En algunos casos injustamente catalogado como almacén de chatarra, este espacio único está cargado de historias, de nostalgia y de fantasía.

Pero estando atentos, en esta especie de desierto inhóspito, también se oye en la distancia el latido amortiguado de las emociones que han acompañado de un lado a otro los viajes de estos trenes bolivianos. Por aquí discurría una línea de ferrocarril que comunicaba Uyuni con Antofagasta en el Pacífico, un trazado que transportaba hacia el mar el estaño, la plata e incluso el oro con los sueños que el destino ponía en la yema de los dedos del pueblo boliviano.

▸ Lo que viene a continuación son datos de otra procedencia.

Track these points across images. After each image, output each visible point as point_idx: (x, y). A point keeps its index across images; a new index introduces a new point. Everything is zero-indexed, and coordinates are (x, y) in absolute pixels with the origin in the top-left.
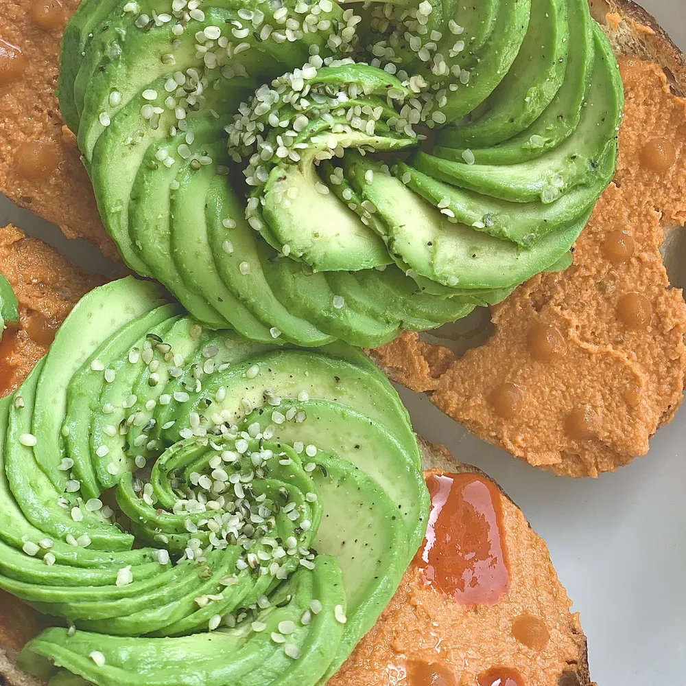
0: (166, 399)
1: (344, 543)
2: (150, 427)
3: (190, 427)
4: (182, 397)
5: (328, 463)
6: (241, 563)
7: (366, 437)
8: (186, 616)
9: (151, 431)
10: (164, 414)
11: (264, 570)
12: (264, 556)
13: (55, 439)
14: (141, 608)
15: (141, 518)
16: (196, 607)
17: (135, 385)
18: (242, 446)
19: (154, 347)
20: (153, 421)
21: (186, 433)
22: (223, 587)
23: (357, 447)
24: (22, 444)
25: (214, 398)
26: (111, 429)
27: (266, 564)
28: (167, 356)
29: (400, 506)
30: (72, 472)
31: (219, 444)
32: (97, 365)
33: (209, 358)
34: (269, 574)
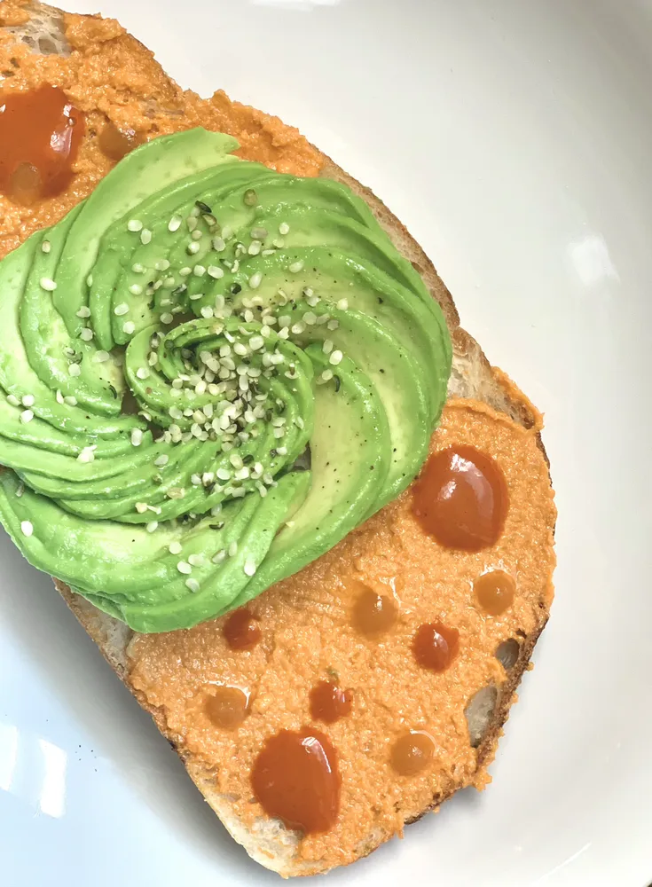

Al final, desdibujado el camino al mar, las máquinas se desorientaron en el desierto y, perdidas, dejaron de echar humo y no volvieron jamás a deslizarse sobre raíles antes de abandonarse a reposar en este lugar para ser corroídas por el óxido. Es el cementerio de los trenes olvidados.
En esta esquina del desierto en la que se acumulan lamentos oxidados y recuerdos mortecinos, se van llenando de polvo las ansias y duermen las esperanzas desdibujadas por el paso del tiempo. Entre esa maraña de herrumbre, sigue colándose un aire limpio por encima del ruido de los hierros maltratados.
Ruedas agotadas, ruedas frenadas por falta de empuje y enterradas de cansancio, ruedas sin fuerza que no van a ninguna parte, ruedas que han llegado hasta el final en busca de su propio reposo, ruedas decepcionadas, resignadas, dispuestas para siempre a descansar.